I yanked open the door on the passenger side and climbed in. It closed with a rusty-sounding creak. We were supposed to head back to the veterinary clinic, but Mr. B. just sat there with his door open and one leg still hanging out. He was gazing at the mountains again, where cloud shadows moved across the slope below the cliffs.
“Mr. B.?” I said. “I’m sure Jimmy will get better again. He just needs more time.”
“I hope so,” he said with a sigh.
“He must have seen some horrible things during the war, and it will probably take him a while to get over them. But you fought in the first war, right? And you were okay afterwards.” There was a picture of a much-younger Mr. Barnett on the mantel in their living room, wearing an Army uniform. They put Jimmy’s picture beside it after he enlisted. Mr. Barnett had been a veterinarian in the Great War, back when they still used horses in the cavalry. Jimmy was a medic in this war and took care of soldiers, not horses. But I guessed he and his father witnessed many of the same things.

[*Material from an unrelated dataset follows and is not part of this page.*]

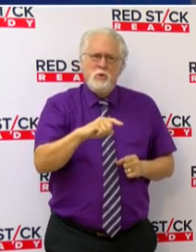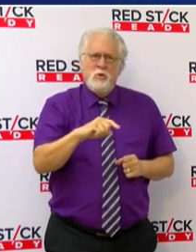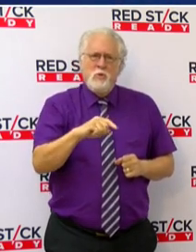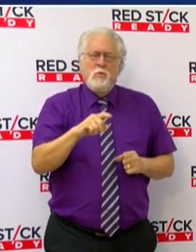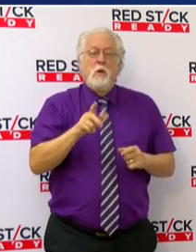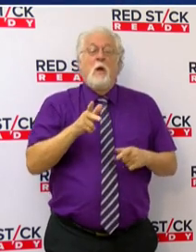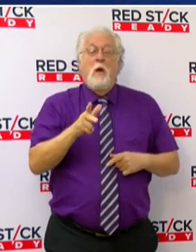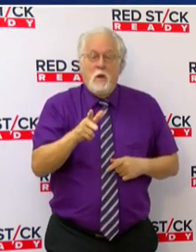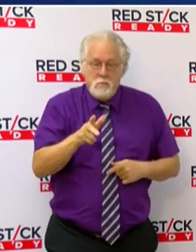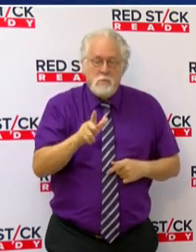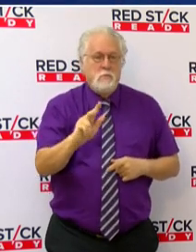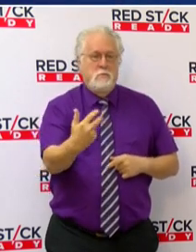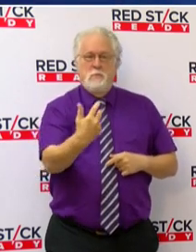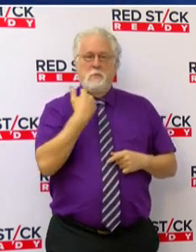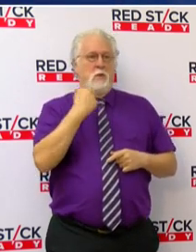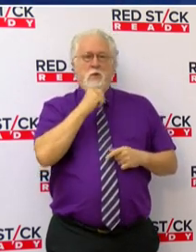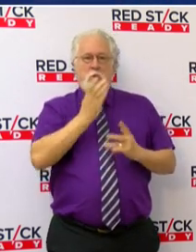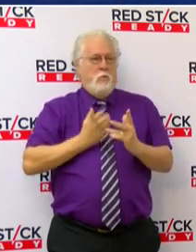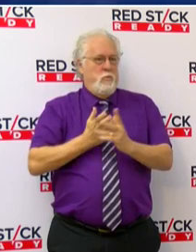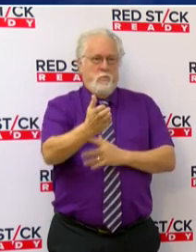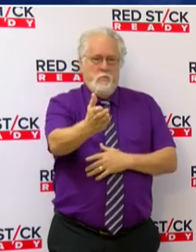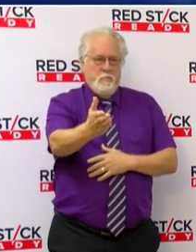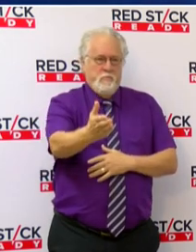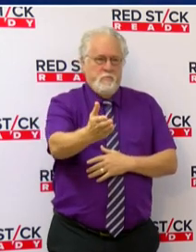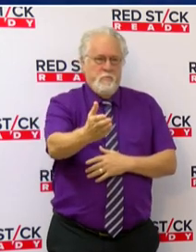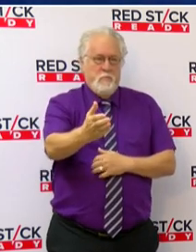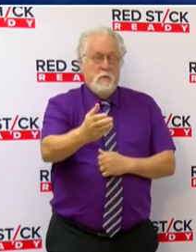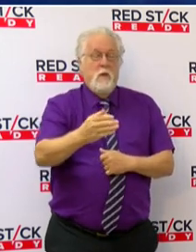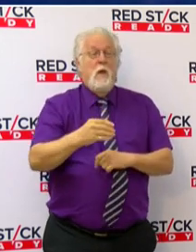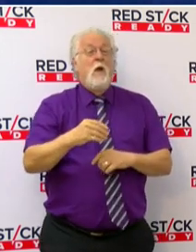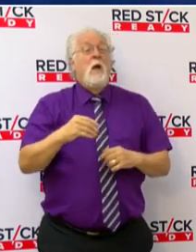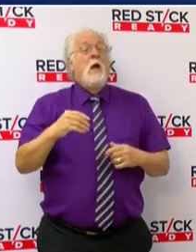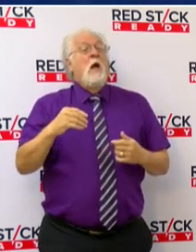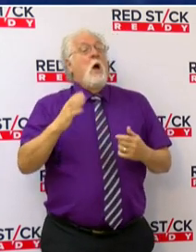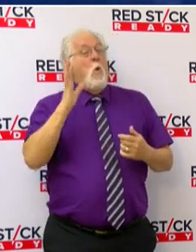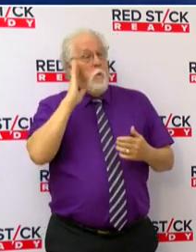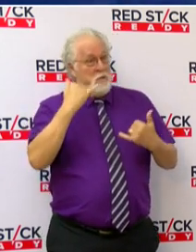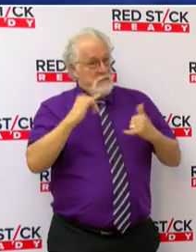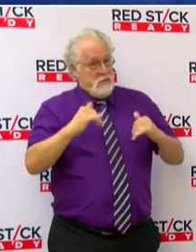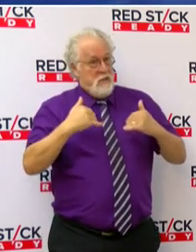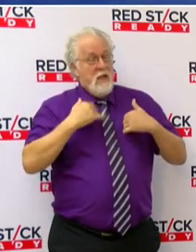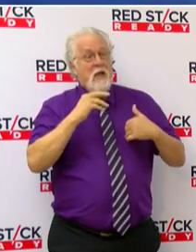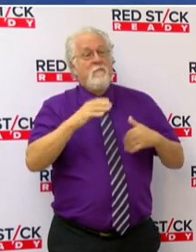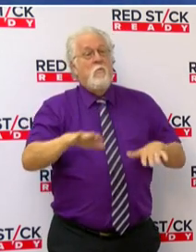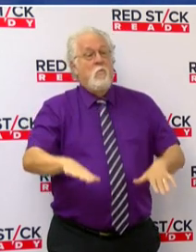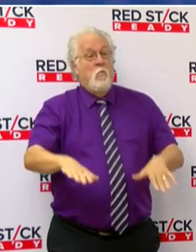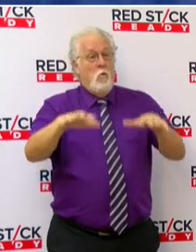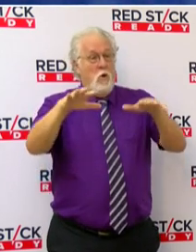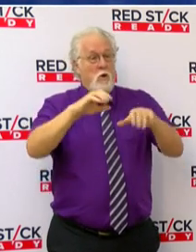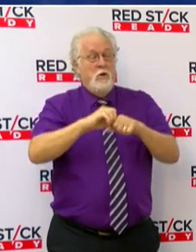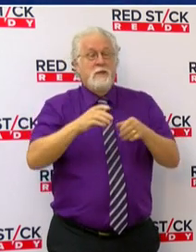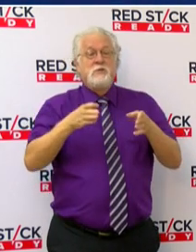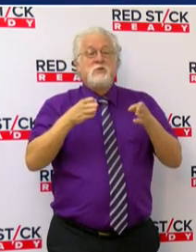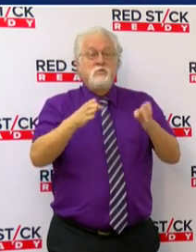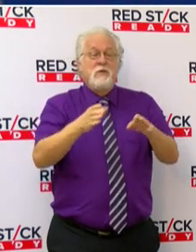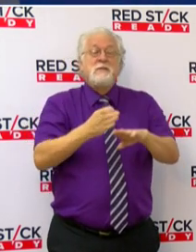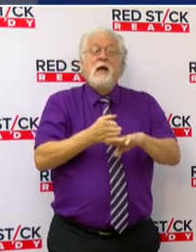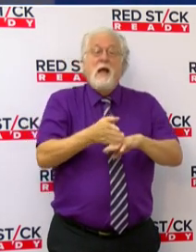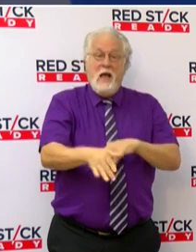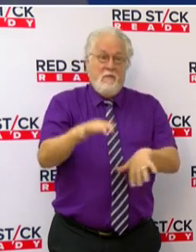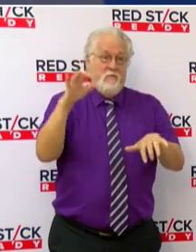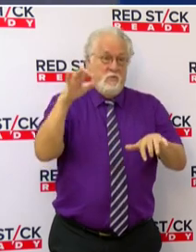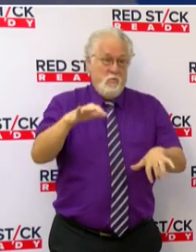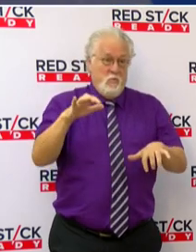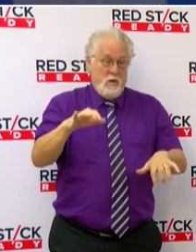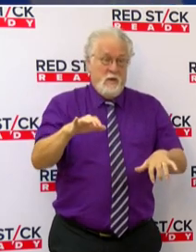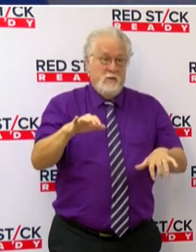around and don't drown. There's a high chance we will still have high water in our streets after the rain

“Yes, some of the men I knew suffered from shell shock,” Mr. B. said. “They call it battle fatigue now. We were all told to go home and put the war behind us.”
“And you did that, right?”
“Jimmy and I are very different. He always did have a tender heart. Remember how he was with that dog of yours?”

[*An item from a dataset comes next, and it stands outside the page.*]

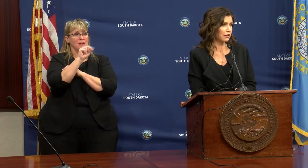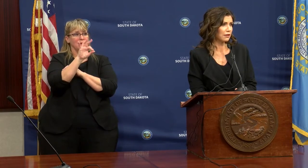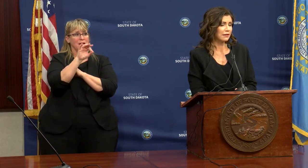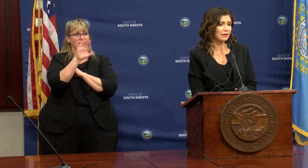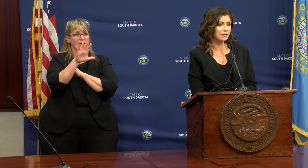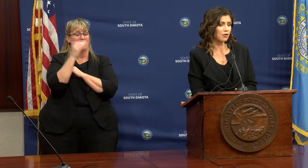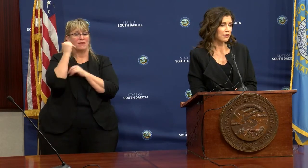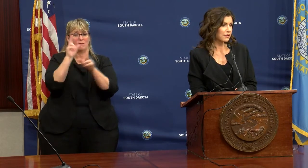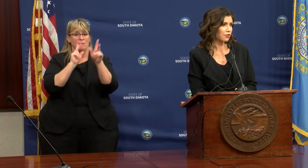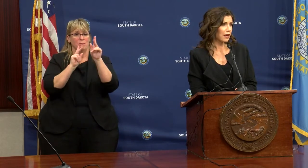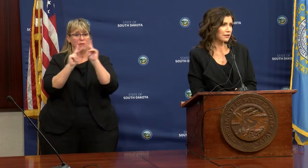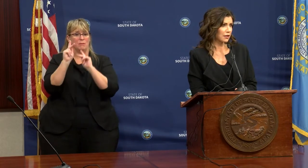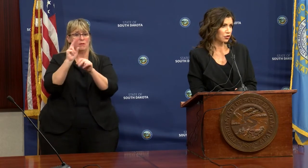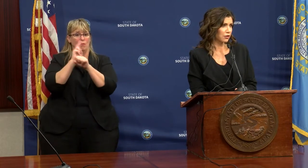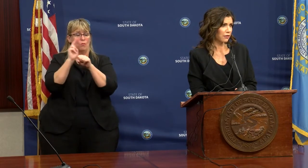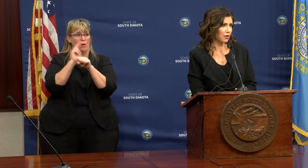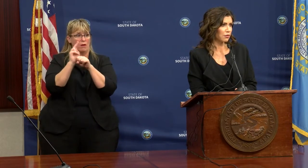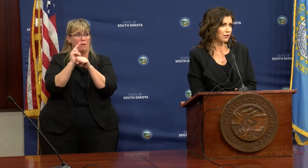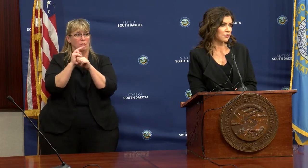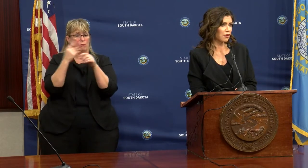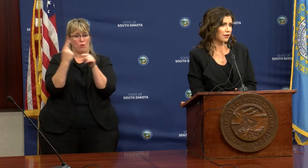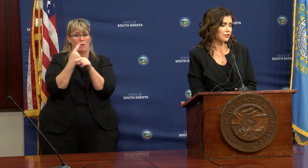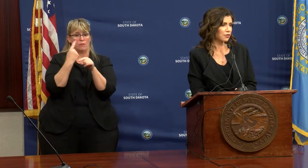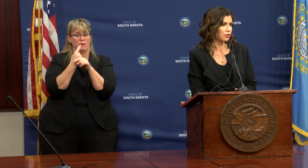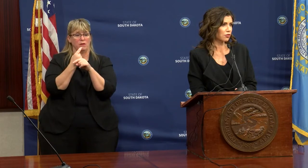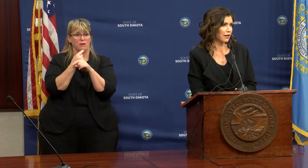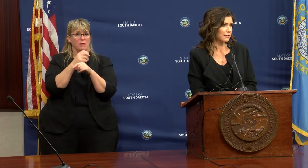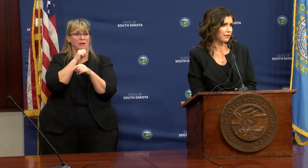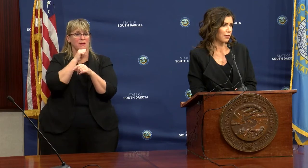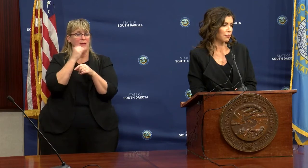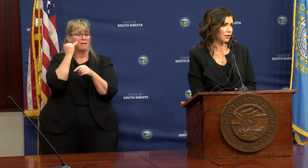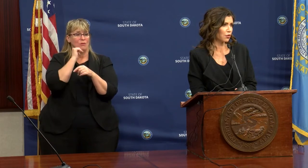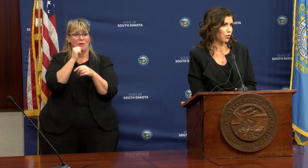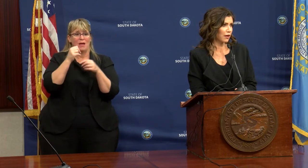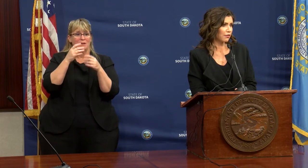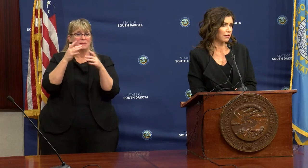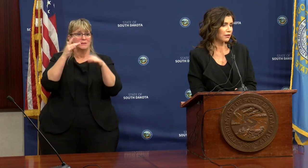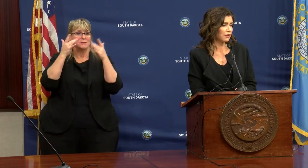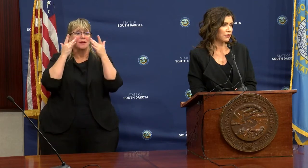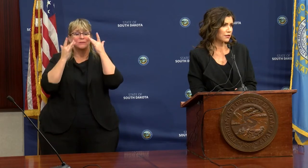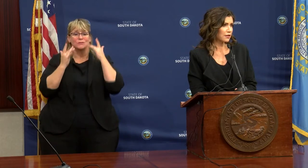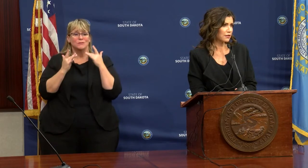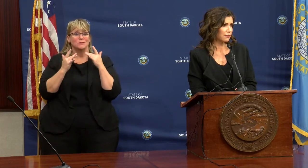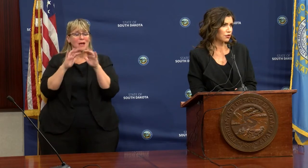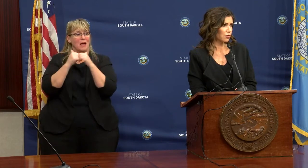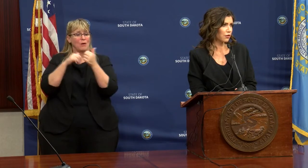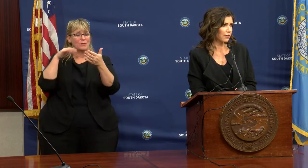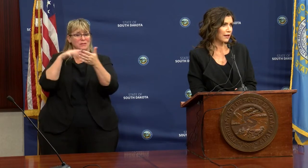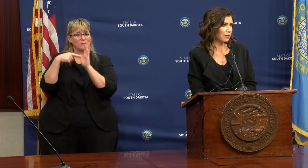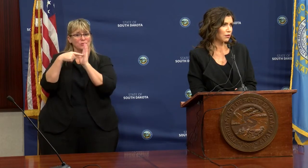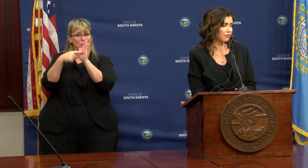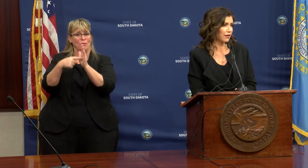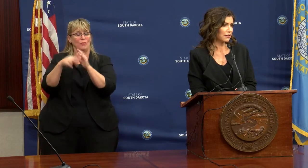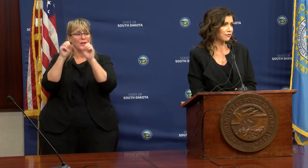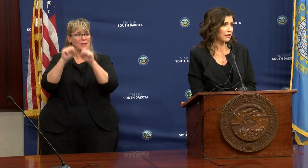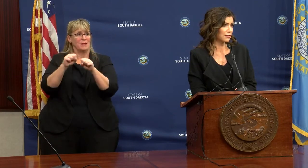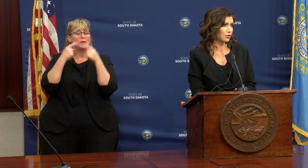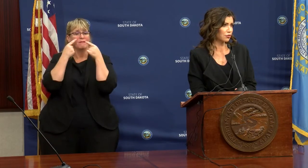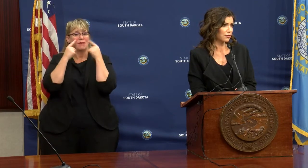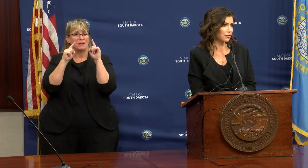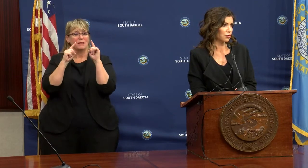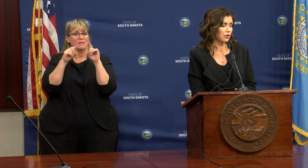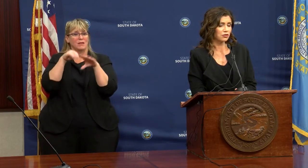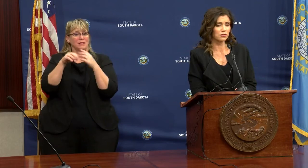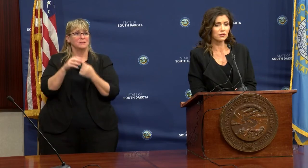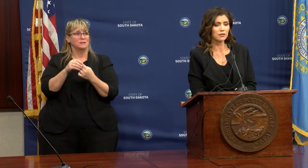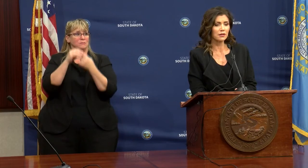properly, and as long as they're not touching them, and as long as they're utilizing them in the way that the studies have shown that they can be effective in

“Yeah, I remember.” The bedraggled stray showed up out of nowhere nine years ago when I was eleven, barely a week after Mama’s funeral. It kept hanging around Pop’s auto-repair garage, rummaging through our garbage every night. Pop waved a tire iron at him and shouted, “Hey! Get out of there, buster!” So I started calling him Buster. If you could have seen that dog back then, you wouldn’t wonder why everyone in town chased away his mangy hide. But I cleaned him up, took care of him, and fed him, and he turned out to be a real nice dog, with short beige fur, oversize pointy ears that stick up, and a long tail that wagged with happiness whenever he saw me. Buster and I became best friends. He was all I had, really, in the way of friends. I liked to think Mama was looking down at me from heaven and that she sent Buster to me.